**WHAT THE TASK ASKS:** Where the listing below has a line with "1) Inspect: em", write out exactly that line and every line after it, stopping after the line with "5) Join at (x, y) of figure k.".

'''

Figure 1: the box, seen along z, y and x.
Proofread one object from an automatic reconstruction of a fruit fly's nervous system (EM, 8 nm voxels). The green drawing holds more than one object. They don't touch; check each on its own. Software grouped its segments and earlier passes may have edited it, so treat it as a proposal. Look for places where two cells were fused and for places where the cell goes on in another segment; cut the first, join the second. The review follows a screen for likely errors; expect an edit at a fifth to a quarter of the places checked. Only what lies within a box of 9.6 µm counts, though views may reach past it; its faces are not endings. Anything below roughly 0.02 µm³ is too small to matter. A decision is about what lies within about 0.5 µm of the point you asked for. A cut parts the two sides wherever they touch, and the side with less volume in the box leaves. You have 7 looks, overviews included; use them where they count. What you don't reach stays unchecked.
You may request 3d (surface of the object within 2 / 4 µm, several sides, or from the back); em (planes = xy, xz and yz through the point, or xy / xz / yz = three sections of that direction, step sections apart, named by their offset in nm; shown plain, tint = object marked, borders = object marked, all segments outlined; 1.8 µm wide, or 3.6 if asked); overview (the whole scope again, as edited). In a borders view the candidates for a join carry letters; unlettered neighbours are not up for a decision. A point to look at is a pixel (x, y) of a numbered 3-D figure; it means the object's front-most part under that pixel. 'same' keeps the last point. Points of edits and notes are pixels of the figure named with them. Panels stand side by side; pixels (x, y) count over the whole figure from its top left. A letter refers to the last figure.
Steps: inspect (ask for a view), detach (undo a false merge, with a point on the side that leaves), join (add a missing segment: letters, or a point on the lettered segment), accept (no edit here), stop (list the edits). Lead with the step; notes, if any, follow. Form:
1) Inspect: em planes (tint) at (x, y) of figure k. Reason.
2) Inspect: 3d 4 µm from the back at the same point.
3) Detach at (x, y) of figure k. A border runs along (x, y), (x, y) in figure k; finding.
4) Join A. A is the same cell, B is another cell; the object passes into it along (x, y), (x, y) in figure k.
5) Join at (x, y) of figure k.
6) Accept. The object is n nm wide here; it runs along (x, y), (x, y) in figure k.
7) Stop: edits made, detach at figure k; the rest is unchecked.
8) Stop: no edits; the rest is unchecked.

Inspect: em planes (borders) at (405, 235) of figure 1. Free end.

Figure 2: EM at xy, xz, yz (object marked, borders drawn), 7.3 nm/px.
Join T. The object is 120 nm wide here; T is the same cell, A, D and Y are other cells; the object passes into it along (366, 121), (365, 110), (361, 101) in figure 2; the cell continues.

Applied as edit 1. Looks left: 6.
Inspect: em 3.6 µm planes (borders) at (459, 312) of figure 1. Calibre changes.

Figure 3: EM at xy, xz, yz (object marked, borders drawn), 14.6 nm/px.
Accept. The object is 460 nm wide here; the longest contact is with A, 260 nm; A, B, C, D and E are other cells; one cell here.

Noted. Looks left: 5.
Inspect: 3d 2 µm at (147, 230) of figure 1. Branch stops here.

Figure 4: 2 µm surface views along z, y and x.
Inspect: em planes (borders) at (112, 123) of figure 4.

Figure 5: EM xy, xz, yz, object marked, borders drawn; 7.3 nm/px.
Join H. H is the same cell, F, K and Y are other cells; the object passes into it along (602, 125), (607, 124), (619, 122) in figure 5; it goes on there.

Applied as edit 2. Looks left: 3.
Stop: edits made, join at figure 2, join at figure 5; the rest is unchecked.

'''

**RESPONSE AREA:**
1) Inspect: em planes (tint) at (x, y) of figure k. Reason.
2) Inspect: 3d 4 µm from the back at the same point.
3) Detach at (x, y) of figure k. A border runs along (x, y), (x, y) in figure k; finding.
4) Join A. A is the same cell, B is another cell; the object passes into it along (x, y), (x, y) in figure k.
5) Join at (x, y) of figure k.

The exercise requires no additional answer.